- [Perintah 1] Sajikan baris-baris data soal kuis sebagai tabel Markdown dengan kolom No dan Isi, mulai dari baris yang memuat "Full leak: median" hingga baris terakhir data tersebut. Lewati baris kosong.

Franky Widjaja, Sinar Mas, Smartfren & Bisnis Startup Digital
Senyumnya khas pebisnis.
Ramah. Franky Oesman Widjaja pun menorehkan nomor handphone di kartu namanya
yang diberikan ke saya.
Kami bertemu saat acara makan
malam di Hotel Grand Hyatt, Jakarta, Selasa (12/7/2022).
“Menarik itu pak soal go together, far fast and beyond,” kata saya.
“Saya maunya begitu,” kata Franky, tertawa kecil.
Malam itu, Franky hadir
bersama beberapa petinggi Sinar Mas Group, terutama manajemen PT Smartfren
Telecom Tbk. Smartfren kebetulan paginya baru saja melakukan Rapat Umum
Pemegang Saham. Beberapa muka baru masuk dalam jajaran direksi FREN.
Makan malam itu eksklusif tapi
ramai. Piring utama di depan saya pun berlogo Sinar Mas. Sambil menyantap
makanan, saya mendengarkan paparan Merza Fachys, Presdir FREN.
Merza memaparkan bottom line
perusahaan telekomunikasi yang dipimpinnya itu. FREN membukukan laba bersih
periode berjalan yang dapat diatribusikan kepada pemilik entitas induk senilai
Rp24,98 miliar selama tiga bulan pertama 2022.
Posisi laba tersebut melompat
signifikan dari posisi rugi bersih Rp396,82 miliar pada kuartal I/2021.
Pasalnya FREN mencetak keuntungan dari perubahan nilai wajar opsi konversi
sebesar Rp11,10 miliar dari sebelumnya rugi Rp9,53 miliar.
Namun yang menarik bagi saya
adalah paparan Merza ekosistem digital yang sudah dimiliki oleh Sinar Mas.
Ada ekosistem startup lewat
East Ventures maupun Sinar Mas Digital Ventures (SMDV). Kemudian, ada ekosistem
konten dan streaming media. Saat ini, Sinar Mas susah memiliki saham di Vidio,
WeTV, hingga Viu.
Ada juga ekosistem fintech,
lewat Dana, Stockbit, Koinworks, dan lainnya. Lalu, ekosistem digital lain
yaitu Aruna, Sociolla, dan lain-lain.
Sinar Mas bahkan menjajaki
investasi di bank untuk dijadikan bank digital. Saat ini, masih dicari bank
yang cocok untuk diambil alih oleh Sinar Mas.
Banyak ternyata ya...

- [Soal kuis berbasis grafik]
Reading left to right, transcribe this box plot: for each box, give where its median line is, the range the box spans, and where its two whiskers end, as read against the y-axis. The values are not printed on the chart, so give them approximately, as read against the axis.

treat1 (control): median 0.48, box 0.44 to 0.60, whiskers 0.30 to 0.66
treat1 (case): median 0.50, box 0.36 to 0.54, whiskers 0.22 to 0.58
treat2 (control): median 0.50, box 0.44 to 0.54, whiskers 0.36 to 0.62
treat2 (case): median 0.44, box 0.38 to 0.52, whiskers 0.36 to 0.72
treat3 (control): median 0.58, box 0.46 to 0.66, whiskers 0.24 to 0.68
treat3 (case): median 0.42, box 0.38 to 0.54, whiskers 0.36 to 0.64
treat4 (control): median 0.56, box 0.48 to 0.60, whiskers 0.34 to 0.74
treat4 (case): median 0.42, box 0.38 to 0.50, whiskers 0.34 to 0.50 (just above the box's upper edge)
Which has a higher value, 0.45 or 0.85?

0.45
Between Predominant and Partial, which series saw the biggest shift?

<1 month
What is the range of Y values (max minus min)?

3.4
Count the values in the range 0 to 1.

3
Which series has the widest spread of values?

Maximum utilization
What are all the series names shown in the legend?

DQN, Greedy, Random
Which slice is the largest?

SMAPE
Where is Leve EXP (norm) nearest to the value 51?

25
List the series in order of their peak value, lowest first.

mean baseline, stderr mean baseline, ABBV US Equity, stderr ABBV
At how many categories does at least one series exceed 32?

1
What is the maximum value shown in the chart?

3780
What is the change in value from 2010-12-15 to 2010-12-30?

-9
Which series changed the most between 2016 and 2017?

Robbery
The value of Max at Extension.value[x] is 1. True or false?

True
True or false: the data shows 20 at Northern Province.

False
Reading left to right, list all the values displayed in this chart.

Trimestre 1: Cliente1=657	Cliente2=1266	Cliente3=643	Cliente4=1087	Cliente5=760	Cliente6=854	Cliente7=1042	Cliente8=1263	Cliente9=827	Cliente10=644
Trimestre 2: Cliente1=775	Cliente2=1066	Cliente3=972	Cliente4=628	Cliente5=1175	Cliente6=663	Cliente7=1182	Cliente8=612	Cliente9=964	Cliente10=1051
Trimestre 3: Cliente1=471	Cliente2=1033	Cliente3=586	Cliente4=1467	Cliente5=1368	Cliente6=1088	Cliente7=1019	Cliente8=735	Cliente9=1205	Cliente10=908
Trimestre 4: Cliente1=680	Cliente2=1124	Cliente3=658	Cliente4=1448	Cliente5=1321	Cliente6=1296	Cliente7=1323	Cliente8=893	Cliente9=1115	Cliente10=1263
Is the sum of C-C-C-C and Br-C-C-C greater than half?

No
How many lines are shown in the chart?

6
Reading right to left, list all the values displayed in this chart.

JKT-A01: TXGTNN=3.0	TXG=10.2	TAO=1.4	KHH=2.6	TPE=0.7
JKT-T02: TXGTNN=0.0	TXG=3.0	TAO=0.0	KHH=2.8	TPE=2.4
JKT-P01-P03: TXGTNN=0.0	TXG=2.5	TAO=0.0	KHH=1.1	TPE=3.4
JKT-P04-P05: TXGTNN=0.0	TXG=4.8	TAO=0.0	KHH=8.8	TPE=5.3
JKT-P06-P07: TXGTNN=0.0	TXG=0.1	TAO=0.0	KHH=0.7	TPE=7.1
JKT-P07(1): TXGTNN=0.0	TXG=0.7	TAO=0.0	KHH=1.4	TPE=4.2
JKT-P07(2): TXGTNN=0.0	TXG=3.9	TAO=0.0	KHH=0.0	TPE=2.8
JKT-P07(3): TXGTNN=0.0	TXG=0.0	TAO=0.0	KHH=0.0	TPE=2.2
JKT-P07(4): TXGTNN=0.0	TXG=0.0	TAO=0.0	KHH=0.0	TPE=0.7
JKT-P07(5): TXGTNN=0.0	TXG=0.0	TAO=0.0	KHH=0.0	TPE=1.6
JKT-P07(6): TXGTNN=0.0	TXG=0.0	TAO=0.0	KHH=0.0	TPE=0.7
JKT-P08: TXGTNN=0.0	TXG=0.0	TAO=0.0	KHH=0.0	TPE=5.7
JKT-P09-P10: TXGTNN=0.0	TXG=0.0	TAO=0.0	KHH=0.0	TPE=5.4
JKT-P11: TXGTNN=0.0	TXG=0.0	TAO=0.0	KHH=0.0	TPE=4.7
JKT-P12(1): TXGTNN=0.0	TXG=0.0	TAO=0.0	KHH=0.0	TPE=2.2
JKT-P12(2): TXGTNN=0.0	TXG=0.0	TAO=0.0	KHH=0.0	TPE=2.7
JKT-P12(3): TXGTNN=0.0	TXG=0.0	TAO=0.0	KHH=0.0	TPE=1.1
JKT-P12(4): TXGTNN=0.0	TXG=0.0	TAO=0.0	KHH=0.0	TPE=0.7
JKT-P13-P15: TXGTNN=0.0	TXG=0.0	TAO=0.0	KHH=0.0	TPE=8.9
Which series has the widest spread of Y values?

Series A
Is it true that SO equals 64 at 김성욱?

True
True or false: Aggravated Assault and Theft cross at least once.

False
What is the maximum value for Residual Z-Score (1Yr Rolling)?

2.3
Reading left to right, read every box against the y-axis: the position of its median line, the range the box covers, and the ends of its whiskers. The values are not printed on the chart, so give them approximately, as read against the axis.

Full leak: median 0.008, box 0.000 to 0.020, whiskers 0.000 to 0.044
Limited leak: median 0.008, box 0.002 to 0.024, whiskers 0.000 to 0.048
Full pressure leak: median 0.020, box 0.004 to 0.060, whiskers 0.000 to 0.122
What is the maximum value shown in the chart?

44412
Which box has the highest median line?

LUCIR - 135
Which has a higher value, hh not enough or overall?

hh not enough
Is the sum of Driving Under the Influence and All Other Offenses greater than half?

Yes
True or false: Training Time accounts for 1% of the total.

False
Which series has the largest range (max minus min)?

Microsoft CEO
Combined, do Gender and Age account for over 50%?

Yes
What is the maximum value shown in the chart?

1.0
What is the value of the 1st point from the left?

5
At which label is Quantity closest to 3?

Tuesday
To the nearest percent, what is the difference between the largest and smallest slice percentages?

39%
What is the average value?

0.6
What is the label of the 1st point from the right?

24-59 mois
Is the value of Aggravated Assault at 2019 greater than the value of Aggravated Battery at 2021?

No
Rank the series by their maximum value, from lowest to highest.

- [Perintah 2] Lanjutkan tulisan tentang Franky Widjaja dan ekosistem digital Sinar Mas dari kalimat terakhirnya.

- [Jawaban Latihan 1]
| No | Isi |
|---|---|
| 1 | Full leak: median 0.008, box 0.000 to 0.020, whiskers 0.000 to 0.044 |
| 2 | Limited leak: median 0.008, box 0.002 to 0.024, whiskers 0.000 to 0.048 |
| 3 | Full pressure leak: median 0.020, box 0.004 to 0.060, whiskers 0.000 to 0.122 |
| 4 | What is the maximum value shown in the chart? |
| 5 | 44412 |
| 6 | Which box has the highest median line? |
| 7 | LUCIR - 135 |
| 8 | Which has a higher value, hh not enough or overall? |
| 9 | hh not enough |
| 10 | Is the sum of Driving Under the Influence and All Other Offenses greater than half? |
| 11 | Yes |
| 12 | True or false: Training Time accounts for 1% of the total. |
| 13 | False |
| 14 | Which series has the largest range (max minus min)? |
| 15 | Microsoft CEO |
| 16 | Combined, do Gender and Age account for over 50%? |
| 17 | Yes |
| 18 | What is the maximum value shown in the chart? |
| 19 | 1.0 |
| 20 | What is the value of the 1st point from the left? |
| 21 | 5 |
| 22 | At which label is Quantity closest to 3? |
| 23 | Tuesday |
| 24 | To the nearest percent, what is the difference between the largest and smallest slice percentages? |
| 25 | 39% |
| 26 | What is the average value? |
| 27 | 0.6 |
| 28 | What is the label of the 1st point from the right? |
| 29 | 24-59 mois |
| 30 | Is the value of Aggravated Assault at 2019 greater than the value of Aggravated Battery at 2021? |
| 31 | No |
| 32 | Rank the series by their maximum value, from lowest to highest. |

- [Jawaban Latihan 2]
Sebagai grup konglomerasi
Indonesia, yaitu Sinar Mas ternyata sudah banyak berinvestasi untuk
mengembangkan ekosistem digitalnya. Ratusan perusahaan digital hingga startup
berada di bawah naungan Sinar Mas.
"Kami ingin membentuk
ekosistem digital yang berhubungan satu sama lain, sehingga saling menghidupkan
dan akhirnya menciptakan bisnis yang berkesinambungan ke depan dan setiap
bisnis bisa saling terkoneksi," kat Franky.
Berapa nilai investasinya?
Tidak ada angka pasti tetapi
Franky sempat menyebutkan sekitar US$4 miliar—US$5 miliar.
investasi dikeluarkan Sinar
Mas untuk mengembangkan bisnis teknologi, mulai dari membangun jaringan
infrastruktur komunikasi hingga membeli saham sejumlah perusahaan-perusahaan
digital. Platform infrastruktur digital akan dikembangkan lebih intensif.
Untuk pengembangan
infrastruktur telekomunikasi dan digital, Franky juga mengatakan, Sinar Mas
lewat Smartfren saat ini sudah memiliki 20,5 persen saham di PT Mora Telematika
Indonesia alias Moratelindo yang akan melakukan Initial Public Offering (IPO)
di akhir bulan Juli 2022 ini.
Franky menyampaikan pentingnya
digitalisasi guna mengoptimalkan bisnis, dengan cara menghubungkan berbagai
kebutuhan dari berbagai titik pemangku kepentingan.
"Ini tentang bagaimana
Indonesia ini bisa betul-betul masuk ke era digitalisasi yang full scale.
Indonesia beruntung karena sudah punya road map di depan, seperti Jepang,
Korea, China, semua ini sudah 6-7 tahun di muka. Jadi kita bisa betul-betul
akselerasi tanpa banyak menghabiskan tenaga belajar dari awal, sehingga bisa
lebih cepat," ujar Franky.
Franky mengingatkan pentingnya
kebersamaan lintas pilar usaha Sinar Mas dalam mewujudkan niatan sebagai game
changer. "Ada African quote, if you want to go fast you go alone, but if
you want to go far, we go together. Di Smartfren dan Sinar Mas, saya katakan we
go together, far fast and beyond. Merangkul semuanya, jadi pemikiran kita bisa
beyond that."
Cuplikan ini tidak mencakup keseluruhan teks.